As soon as this danger was appreciated there followed a nervous smashing and chopping of triffids everywhere, until it occurred to someone that all that was necessary to make them harmless was the removal of the actual stinging weapon. At this, the slightly hysterical assault upon the plants declined, with their numbers considerably thinned. A little later it began to be a fashion to have a safely docked triffid or two about one’s garden. It was found that it took about two years for the lost sting to be dangerously replaced, so that an annual pruning assured that they were in a state of safety where they could provide vast amusement for the children.

In temperate countries, where man had succeeded in putting most forms of nature save his own under a reasonable degree of restraint, the status of the triffid was thus made quite clear. But in the tropics, particularly in the dense forest areas, they quickly became a scourge.

The traveler very easily failed to notice one among the normal bushes and undergrowth, and the moment he was in range the venomous sting would slash out. Even the regular inhabitant of such a district found it difficult to detect a motionless triffid cunningly lurking beside a jungle path. They were uncannily sensitive to any movement near them, and hard to take unawares.

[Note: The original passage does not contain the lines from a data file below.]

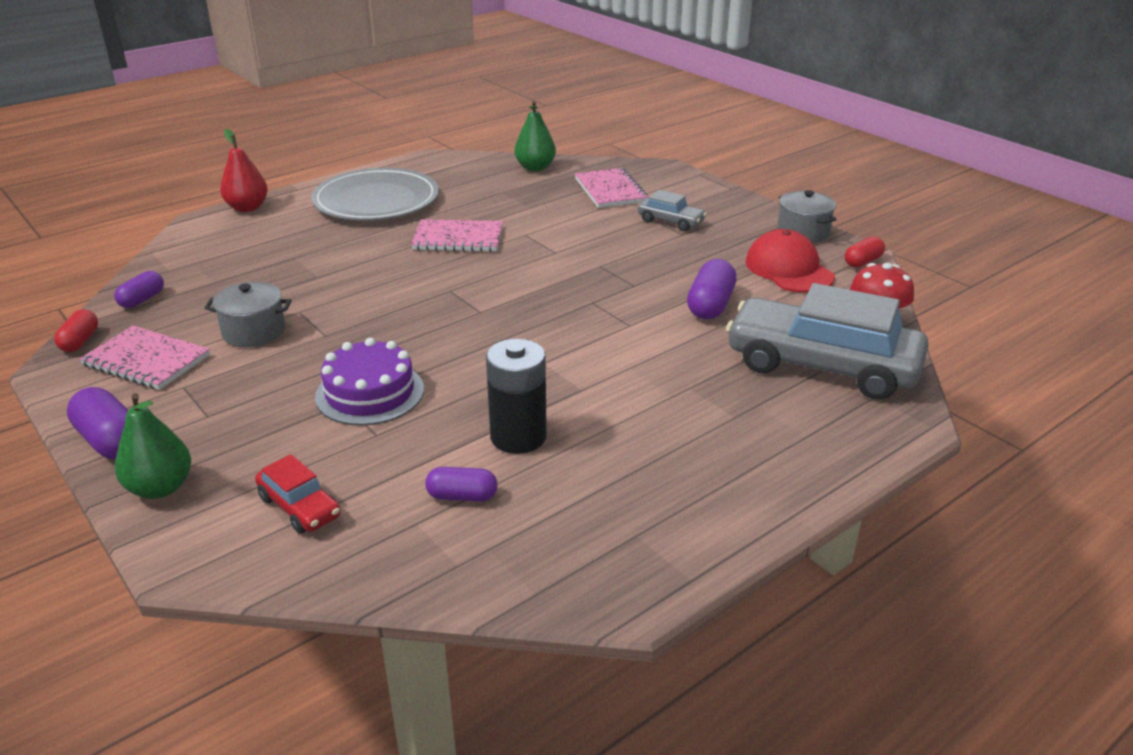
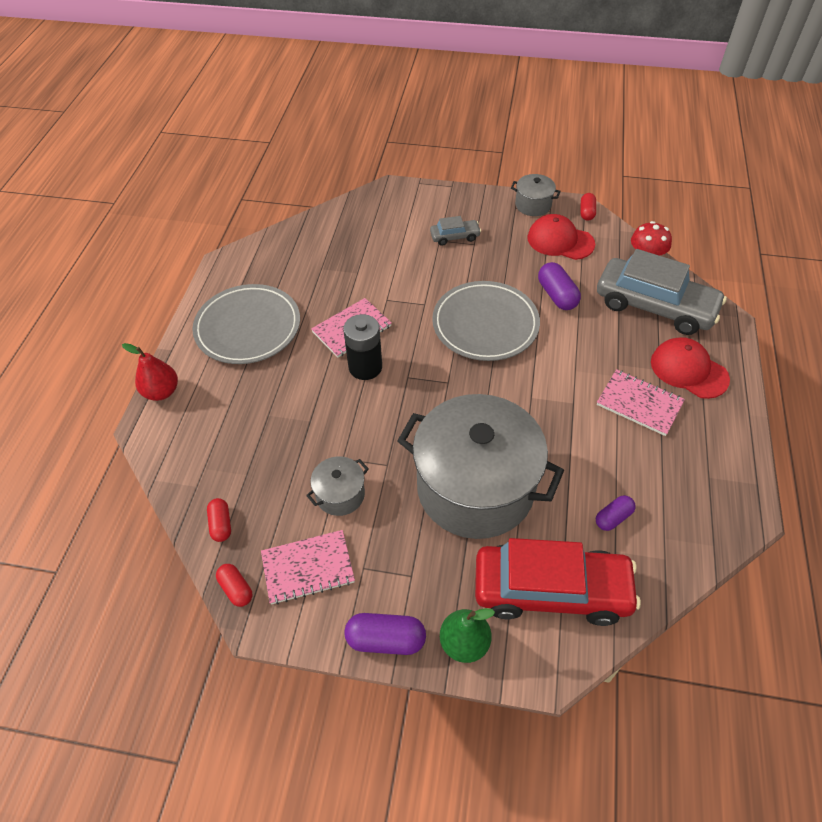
camera: 40 degrees left, 20 degrees up
(142, 300) = (221, 524): purple capsule -> red capsule
(299, 507) = (551, 590): red car -> red car, size x2.21
(370, 393) = (475, 488): purple cake -> grey pot
(518, 437) = (587, 459): black battery -> black battery (365, 367)
(535, 168) = (311, 232): green pear -> none
(591, 291) = (485, 324): none -> grey plate
(610, 190) = (386, 228): pink notebook -> pink notebook (639, 404)
(773, 436) = (688, 370): none -> red cap
(822, 366) = (654, 306): grey car -> grey car turned 135 degrees counterclockwise

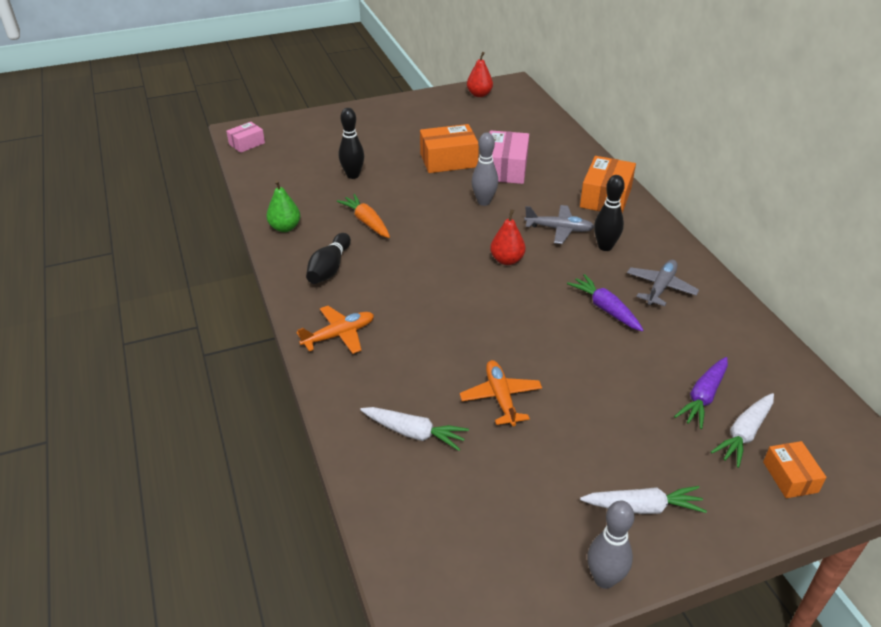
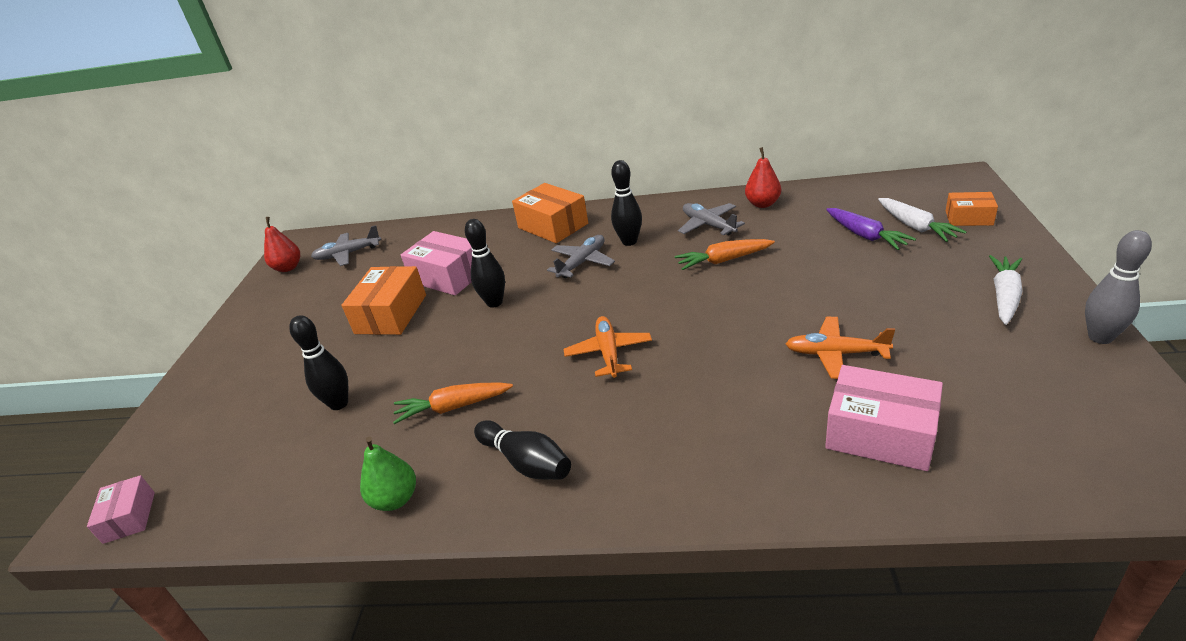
camera: 60 degrees left, 5 degrees down
(339, 335) = (673, 475): orange plane -> orange plane (608, 352)
(414, 433) = (880, 434): white carrot -> pink box
(484, 202) = (494, 302): grey bowling pin -> black bowling pin
(507, 260) = (610, 306): red pear -> red pear (763, 204)
(509, 112) = (347, 254): none -> grey plane
(605, 309) = (723, 260): purple carrot -> orange carrot

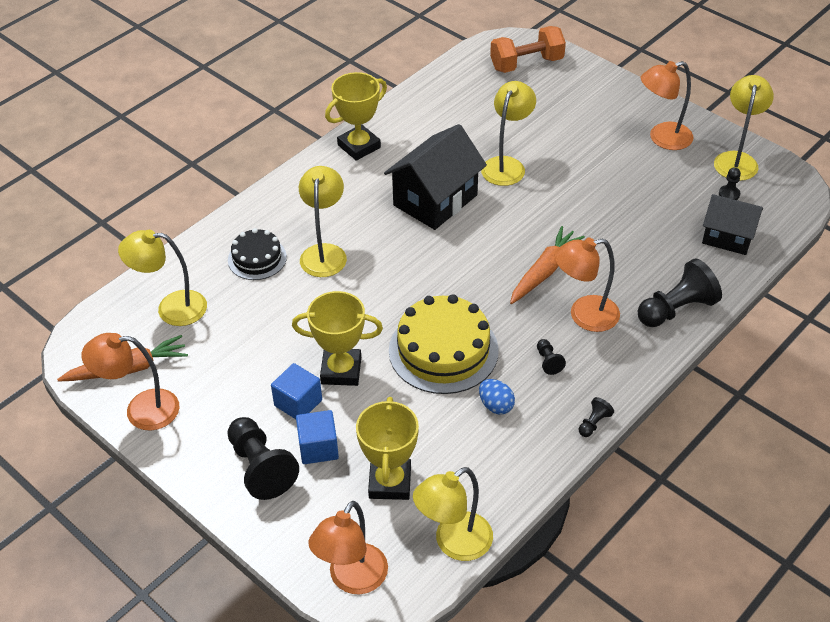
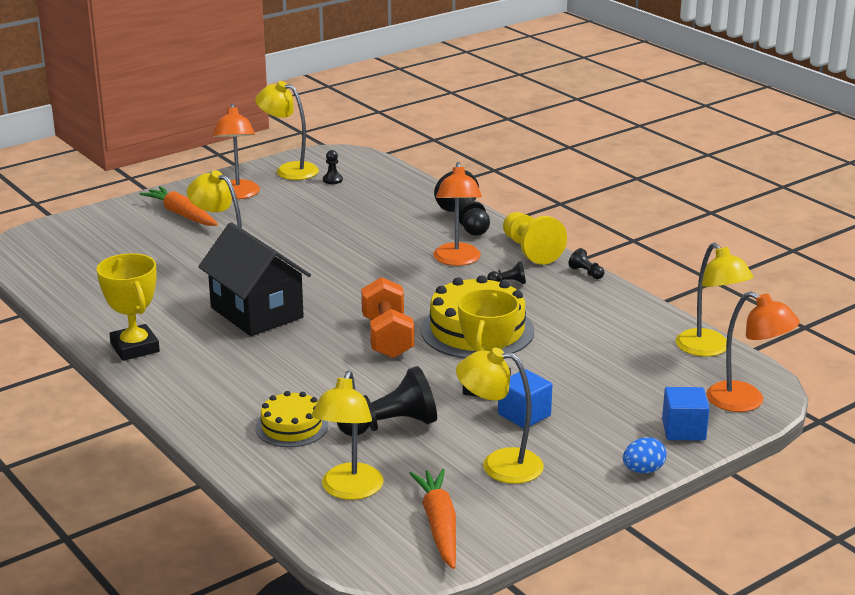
camera: 80 degrees left, 20 degrees down
(141, 410) = (508, 517): orange lamp -> none
(257, 258) = (292, 427): black cake -> yellow cake
(261, 467) = (606, 442): black pawn -> black pawn (390, 426)
(318, 448) = (587, 407): blue cube -> blue cube (683, 430)
(324, 253) = (305, 383): yellow lamp -> yellow lamp (499, 464)
(390, 482) = (636, 373): yellow trophy -> none
(496, 405) = (555, 313): blue egg -> blue egg (643, 470)
(526, 64) = (66, 240): orange dumbbell -> orange dumbbell (387, 337)
(544, 271) = (392, 270): orange carrot -> orange carrot (181, 214)
(629, 370) = (530, 250): none -> yellow pawn
(728, 237) = (387, 189): black house -> none

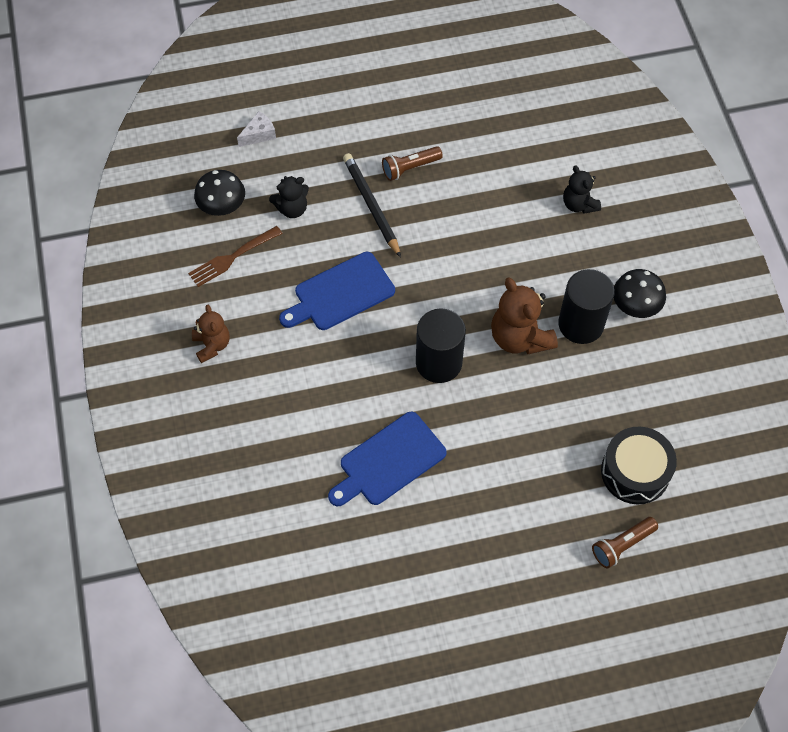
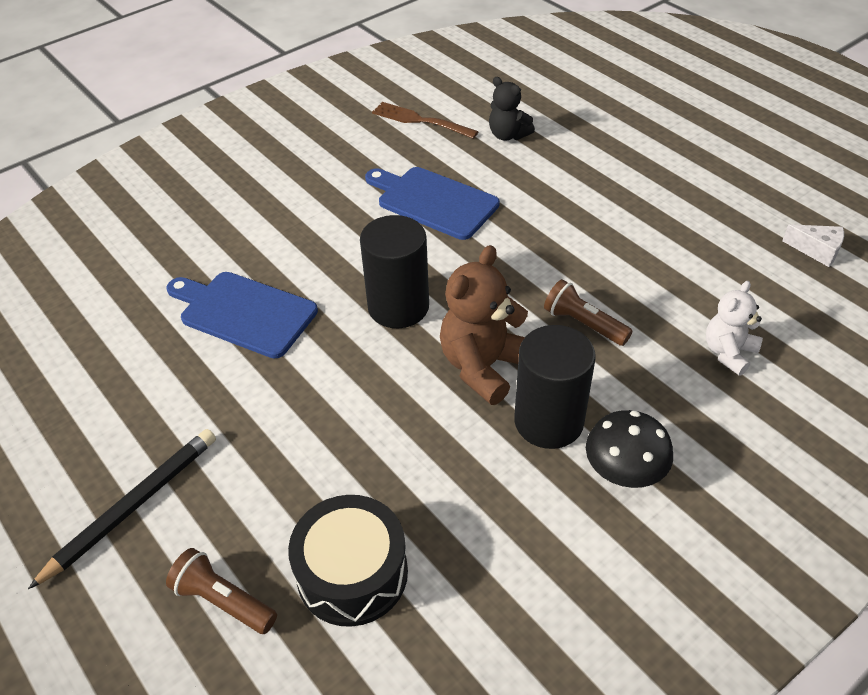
camera: 65 degrees right, 15 degrees down
(212, 345) = (313, 143): brown teddy bear -> none
(222, 207) = (472, 95): black mushroom -> none
(259, 134) = (573, 87): white cheese -> white cheese (817, 250)
(371, 205) = (560, 183): black pencil -> black pencil (133, 506)
(410, 168) = (634, 193): brown flashlight -> brown flashlight (583, 324)
(579, 204) = (728, 352): black teddy bear -> white teddy bear

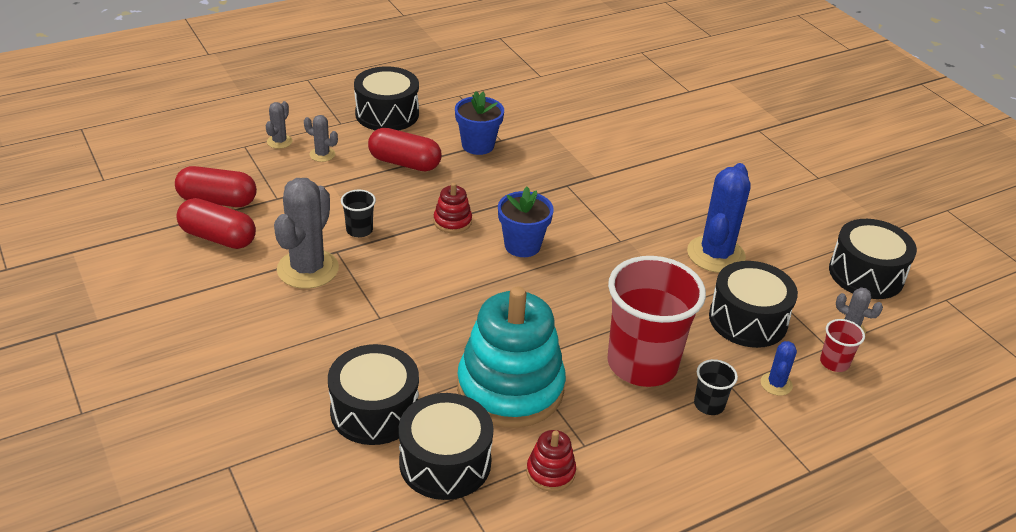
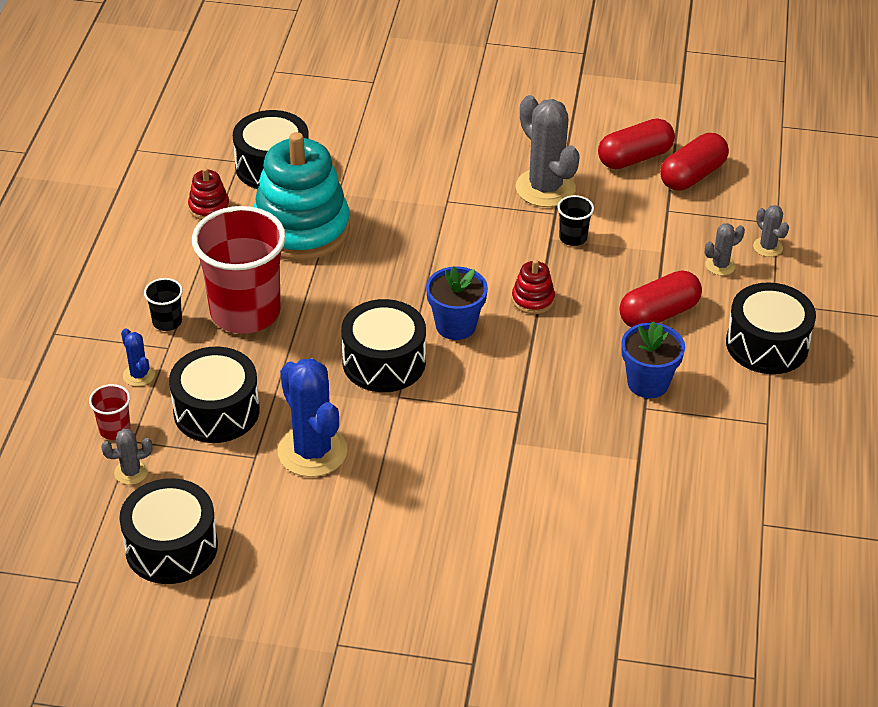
camera: 130 degrees right, 5 degrees up
(374, 410) = (353, 157): black drum -> black drum (384, 362)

Dealing with them became a serious problem in such regions. The most favored method was to shoot the top off the stem, and the sting with it. The jungle natives took to carrying long, light poles mounted with hooked knives, which they used effectively if they could get their blows in first—but not at all if the triffid had a chance to sway forward and increase its range by an unexpected four or five feet. Before long, however, these pikelike devices were mostly superseded by spring-operated guns of various types. Most of them shot spinning disks, crosses, or small boomerangs of thin steel. As a rule they were inaccurate above about twelve yards, though capable of slicing a triffid stem neatly at twenty-five if they hit it. Their invention pleased both the authorities—who had an almost unanimous distaste for the indiscriminate toting of rifles—and the users, who found the missiles of razor-blade steel far cheaper and lighter than cartridges, and admirably adaptable to silent banditry.

Elsewhere, immense research into the nature, habits, and constitution of the triffid went on. Earnest experimenters set out to determine, in the interests of science, how far and for how long it could walk; whether it could be said to have a front, or could perform its march in any direction with equal clumsiness; what proportion of its time it must spend with its roots in the ground; what reactions it showed to the presence of various chemicals in the soil; and a vast quantity of other questions, both useful and useless.